C'est le sésame tant attendu par la filière des éleveurs de canards et producteurs de foie gras. Les 2 vaccins expérimentés en France se sont avérés "très efficaces" pour prémunir des canards de la grippe aviaire, selon l'Anses et le ministère de l'Agriculture. Une campagne de vaccination pourrait intervenir dès cet automne en France.
Alors qu'un épisode inédit en cette période touche une fois de plus les éleveurs de canards dans le Gers et dans les Landres, l'Agence nationale de sécurité sanitaire de l'alimentation, de l'environnement et du travail (Anses) et le ministère de l'agriculture ont rendue publique l'expérimentation faite en France des 2 vaccins pour lutter contre l'épizootie d'influenza aviaire.
Expérimentation sur quelques miliers de canards
En mai 2022, une expérimentation a été lancée en France, autour de deux candidats vaccins élaborés par les laboratoires allemand Boehringer Ingelheim et le français Ceva Santé Animale basé à Libourne (Aquitaine).
Un test qui porte sur plusieurs miliers de canards, notamment la variété "mulard", principalement utilisée par les producteurs de foie gras.
Le virus circulant en France et dans le monde a été inoculé à une partie de ces canards, préalablement vaccinés, pour mesurer à quel point ils pouvaient faire sortir de leur organisme le virus. Le but bétait aussi de voir s'ils contaminaient ou pas le cheptel.
Les canards vaccinés ou pas ont été euthanasiés à l'issue de l'expérience.
2 vaccins avec des résultats "très similaires" qui ont "presque stoppé la transmission directe"
Les premiers résultats publiés par l'Anses sont très encourageants. Les 2 vaccins ont permis de stopper la transmission directe par contact et la transmission indirecte par les airs. Béatrice Grasland, responsable du laboratoire national de référence de l'Anses pour l'influenza aviaire a été interrogée par l'AFP. Quand les animaux ne sont pas vaccinés, "un animal inoculé infectait un autre animal toutes les deux heures.Au contraire, ceux qui ont reçu le vaccin n'ont pas contaminés les autres, même en contact direct, dans le même parc, avec les fientes infectées."
Et la chercheuse de rajouter : "C'est très efficace. Avec ces vaccins, normalement l'épidémie ne se déclenche pas".
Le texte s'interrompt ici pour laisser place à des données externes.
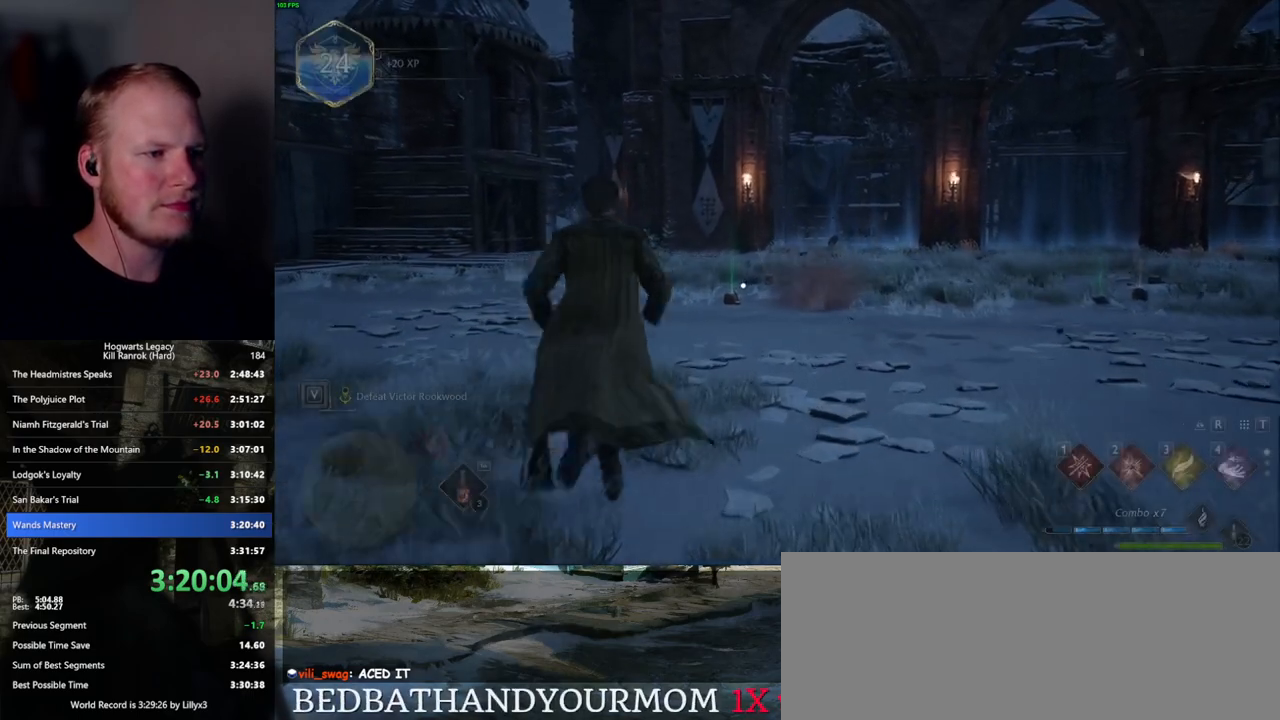
{"keys": [], "mouse": [], "events": [[217, "w", "up"]]}
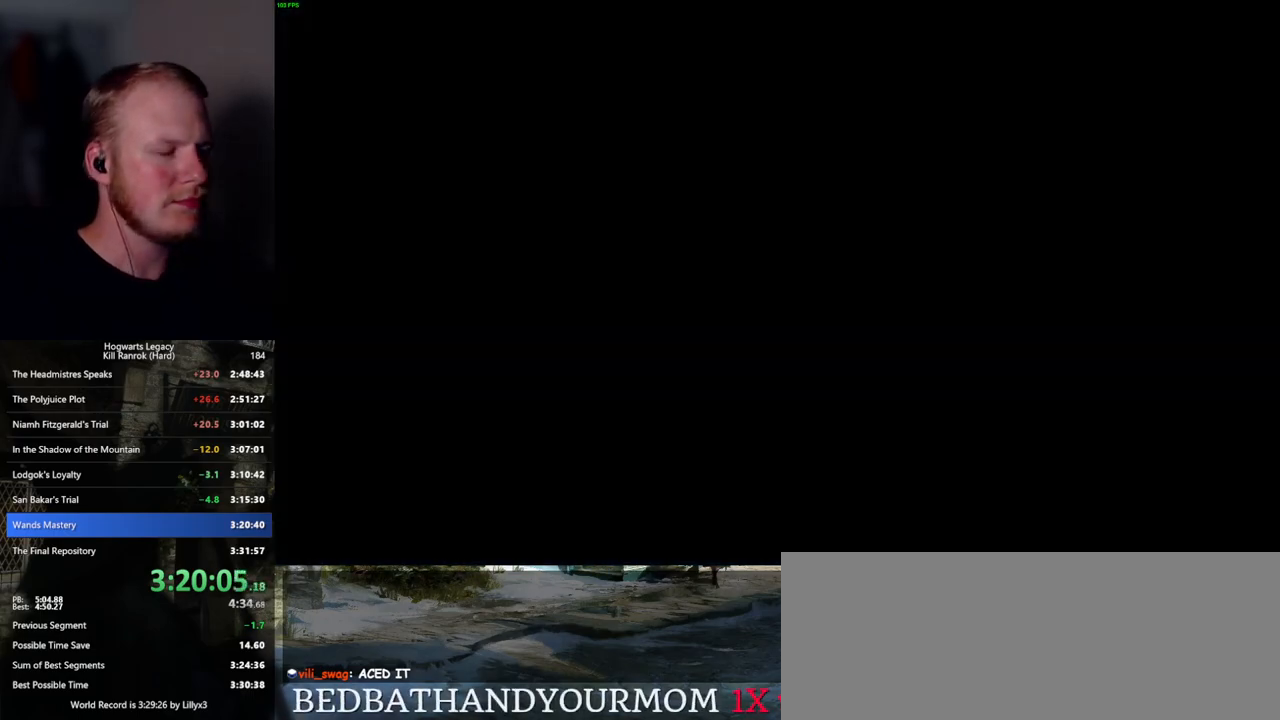
{"keys": [], "mouse": [], "events": []}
Le laboratoire français Ceva, dont le vaccin est à ARN, a indiqué à nos confrères de l'AFP qu'il avait fait une demande d'autorisation de mise sur le marché auprès de l'Agence nationale du médicament vétérinaire. Il a aussi répondu à l'appel d'offres du ministère de l'Agriculture, qui a annoncé en avril une "pré-commande de 80 millions de doses".
Le laboratoire aquitain est l'un des leadres mondiaux en termes de vaccination animale. Après 2 ans de recxherches, il attend désoramais une commande ferme de l'Etat. Reportage France 3 Aquitaine Guillaume Decaix - Juliette Bisiaux.
Ceva Santé animale assure, que s'il est sélectionné par l'appel d'offre, tout sera mis en œuvre pour pouvoir assurer, dans les délais impartis, la production du vaccin à une aussi grande échelle.
Une profession à l'agonie
Face aux différents épisodes de grippe aviaire, plusieurs éleveurs ont jeté l'éponge. "Je ne pense pas qu’il y ait une profession aujourd’hui en France qui depuis 2 ans ne peux plus travailler. A qui on détruit son travail à chaque fois, assure Lionel Candelon de l'association Canards en colère. On se pose beaucoup de questions : faut il continuer ou arrêter ? Qu’est-ce qu’on fait de nos exploitations car nous avons des emprunts bancaires. Vivre tous les jours en se demandant quand un nouvel épisode de grippe aviaire va nous tomber dessus, c’est épouvantable."
La vaccination représente un espoir réel. Beaucoup d'éleveurs ne veulent plus remettre des canards dans leurs élevages tant qu'il ne sera pas sur le marché.
Jean-Luc Guerin est professeur en aviculture et pathologie aviaire à Toulouse et responsable de l’équipe de virologie de l’UMR INRAE-ENVT IHAP et de la chaire de biosécurité aviaire. "Un plan de vaccination est mis en œuvre et travaillé aujourd’hui pour mettre en place vaccination dès octobre. C’est un élément incontournable dans la palette des outils qui seront nécessaires pour la maîtrise de la pandémie. On ne va pas tout miser sur le vaccin seul. La vaccination doit être associée à un travail sur la biosécurité, la surveillance. On voit bien qu’aujourd’hui, l’intensité du risque est telle que le travail sans le vaccin va être très compliqué."
Plus de 20 millions de volailles ont été abattues en 2021-2022 en France et 250 000 dans le Gers depuis ce nouvel épisode survenu en avril 2023.